Thoughts and observations from the Rebels’ 30-27 loss to Texas A&M. …
As I mentioned before, I’ve covered a lot of SEC losses lately, 16 straight to be exactly, but few were as bizarre to the finish or as emotionally draining for Ole Miss than last night.
The LSU game in Baton Rouge two years ago was close, but many of the losses the last two years were not even competitive.
Last night there was such great anticipation for what most folks thought was about to happen. A single play – just one more play made by the Rebels – and the streak would have ended. That play could have been Senquez Golson batting down a ball caught over the top of his head, a block made for Jeff Scott, a ball that didn’t slip out of Bo Wallace’s hand or more.
But the Rebels sit this morning still one play away from an SEC win.
It wasn’t only about big plays, it was about a big call too. There was the possibility of the safety, the “no-call” that set in motion the chain of events that led to defeat, and there was the fourth-and-inches call by Hugh Freeze. Freeze said afterward that people might second-guess his decision to go for the first down. That’s not what people are second guessing. For all the good the Ole Miss offense has achieved this season, there comes a time for getting under center, pushing back the opponent for one inch. For all that can be gained by finesse and deception, football is still a physical game.
In the big picture, I didn’t have the Rebels winning this game. More important for Ole Miss, I thought, was making sure it defeats a struggling Auburn team this Saturday in Oxford. A split in the two home games would put the Rebels in position for a winning season.
In that regard, the path to bowl-eligibililty is still on the table.
But the Rebels face the dangerous question this morning of how they will respond this week. Freeze has talked “wilderness” since his hiring, and as Matt wrote below, Freeze and the Rebels took a step back toward the woods last night. How does the loss, different than so many of the previous 15, affect confidence that was growing but no doubt fragile after a 3-2 start.
On the field, the effort was there again, no doubt. The focus and game plan were in place. Ball-protection was improved, but Wallace’s picks show that just one turnover is too many. Take away the pick six, and the Rebels win, no doubt. Take away the second interception, and they win maybe.
Wallace said he felt like he played his best game last night were it not for the turnovers. I would agree. He was accurate and had zip on the ball. He showed why he’s the best choice for quarterback when he’s on top of his game.
But he also showed it only takes a play or two of not being on top of your game to be the difference in winning and losing.
After a week of competition between Wallace and Barry Brunetti, Freeze and Dan Werner were non-committal on the status of the quarterback situation moving forward. The reality, though, is that Ole Miss had a chance to win, because Wallace involves the receivers.
Donte Moncrief was a factor last night, Vince Sanders continued his trend of growth. Ja-Mes Logan figured in too.

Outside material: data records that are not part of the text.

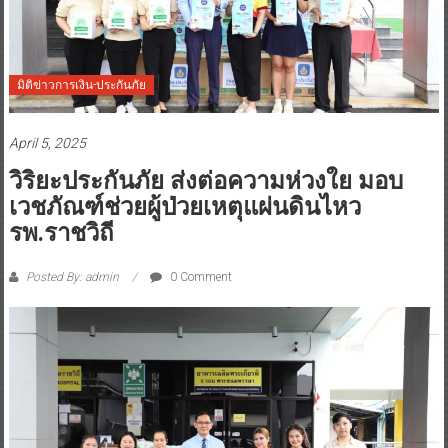
มิติข่าวการเงิน-ประกันภัย
April 5, 2025
วิริยะประกันภัย ส่งต่อความห่วงใย มอบ
เวชภัณฑ์ช่วยผู้ป่วยเหตุแผ่นดินไหว
รพ.ราชวิถี
Posted By: admin
0 Comment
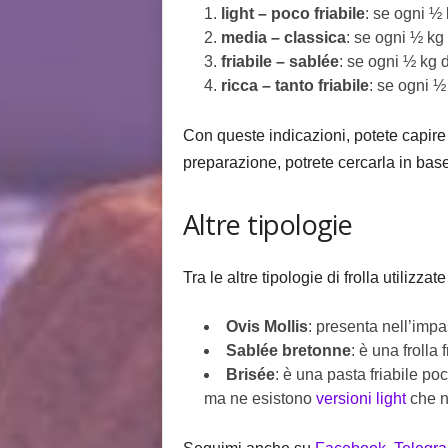
light – poco friabile
: se ogni ½ 
media – classica
: se ogni ½ kg
friabile – sablée
: se ogni ½ kg 
ricca – tanto friabile
: se ogni ½
Con queste indicazioni, potete capire c
preparazione, potrete cercarla in bas
Altre tipologie
Tra le altre tipologie di frolla utilizza
Ovis Mollis
: presenta nell’impas
Sablée bretonne
: è una frolla
Brisée
: è una pasta friabile po
ma ne esistono
versioni light
che n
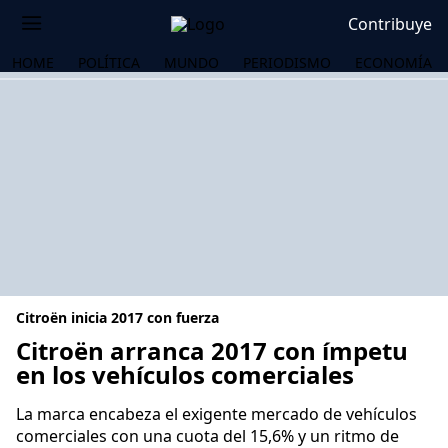
Contribuye
HOME
POLÍTICA
MUNDO
PERIODISMO
ECONOMÍA
Citroën inicia 2017 con fuerza
Citroën arranca 2017 con ímpetu
en los vehículos comerciales
OS
La marca encabeza el exigente mercado de vehículos
comerciales con una cuota del 15,6% y un ritmo de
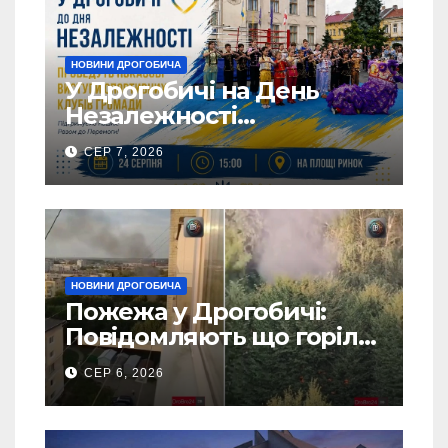
НОВИНИ ДРОГОБИЧА
У Дрогобичі на День
Незалежності
виступатимуть спортивні
СЕР 7, 2026
клубів громадии
НОВИНИ ДРОГОБИЧА
Пожежа у Дрогобичі:
Повідомляють що горіло
5 гаражів (Відео)
СЕР 6, 2026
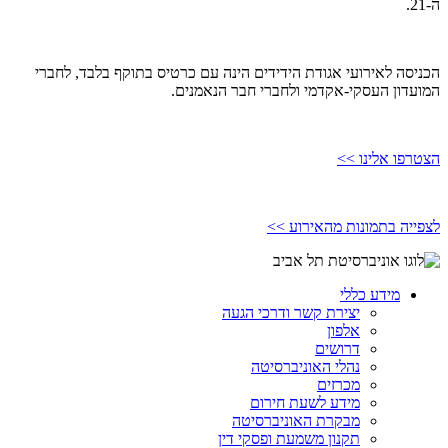
ה-21.
הכניסה לאירועי אגודת הידידים הינה עם כרטיס בתוקף בלבד, לחברי
המועדון העסקי-אקדמי ולחברי חבר הנאמנים.
הצטרפו אלינו >>
לצפייה בתמונות מהאירוע >>
מידע כללי
יצירת קשר ודרכי הגעה
אלפון
דרושים
נהלי האוניברסיטה
מכרזים
מידע לשעת חירום
מבקרת האוניברסיטה
תקנון משמעת ופסקי דין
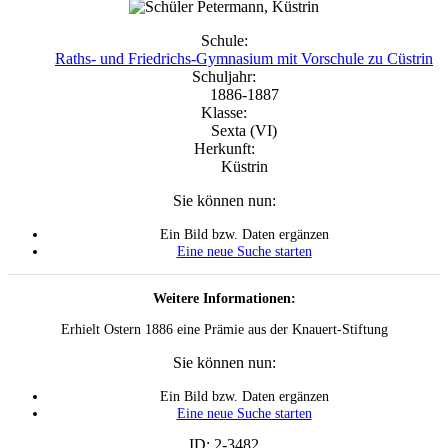
Schule:
Raths- und Friedrichs-Gymnasium mit Vorschule zu Cüstrin
Schuljahr:
1886-1887
Klasse:
Sexta (VI)
Herkunft:
Küstrin
Sie können nun:
Ein Bild bzw. Daten ergänzen
Eine neue Suche starten
Weitere Informationen:
Erhielt Ostern 1886 eine Prämie aus der Knauert-Stiftung
Sie können nun:
Ein Bild bzw. Daten ergänzen
Eine neue Suche starten
ID: 2-3482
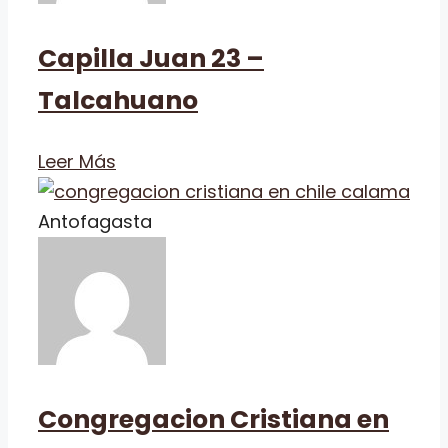
Capilla Juan 23 –
Talcahuano
Leer Más
Antofagasta
Congregacion Cristiana en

On the ground, the Rebels continued to show they can run the ball against good defenses. Jeff Scott averaged 5.1 yards a carry with 108 yards on 21 attempts. Wallace had the 14-yard touchdown run.
But there comes a time when you have to mash, and while Freeze might have liked that zone read play at the end because he’d had some success with it, I suspect part of making that call was because he doesn’t have a line built to move people off the ball.
So, another almost game for Ole Miss, another solid effort, but this one doesn’t have the positive vibe that the Alabama game had.
Hopefully for the Rebels there will be no negative lingering effects.